Amid wider inequality due to the pandemic, the rich have been spending more on goods after the lockdowns were lifted. The fact that the import of consumer goods has been 32% above normal even as local production levels are below normal points to this spending, Bhandari explained. The upshot is that much of the rebound in GDP will come from services in the September quarter and in the quarters ahead.
That does not mean that manufacturing will trail behind. DBS analysts expect gross value added (GVA) growth of manufacturing to show 8.5% growth, faster than services. Indeed, the upbeat sentiment in the run-up to the string of festivals has meant that Indians have increased purchases of goods. This pent-up demand along with easing unemployment would show up in a faster manufacturing sector growth. But the biggest bugbear of manufacturing has been the disruption in supply chains globally that has hit production. Given that these disruptions persist, manufacturing growth would be under pressure for the rest of the year.
That brings us to the agriculture sector.
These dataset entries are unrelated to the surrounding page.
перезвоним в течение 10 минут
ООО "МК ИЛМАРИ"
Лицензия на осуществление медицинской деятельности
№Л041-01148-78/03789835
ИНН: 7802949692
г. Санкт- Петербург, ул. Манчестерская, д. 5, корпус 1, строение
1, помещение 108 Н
Here, analysts believe that farm output will be robust given normal monsoon distribution barring brief spells of trouble. Further, the rabi season output is also expected to be robust which would mean that farm sector growth will be higher than historic average for FY22. Given most sectors will show a healthy rebound, some analysts have also raised their FY22 growth forecasts from what they projected earlier. For instance, State Bank of India’s (SBI) research wing now expects GDP growth to be 9.3-9.6%, up from their earlier expectation of 8.5-9.0%. Goldman Sachs and UBS Securities, too, have increased their forecasts. According to HDFC Bank analysts, India’s economy will reach pre-pandemic output levels by the end of FY22. Be that as it may, the pandemic will leave behind scars, one of them being a fall in the potential growth rate for the country. Bhandari of HSBC estimates that the potential growth rate for India has slowed to 5.5% from 6% just before the pandemic. The real challenge for the economy is reaching its higher potential growth level.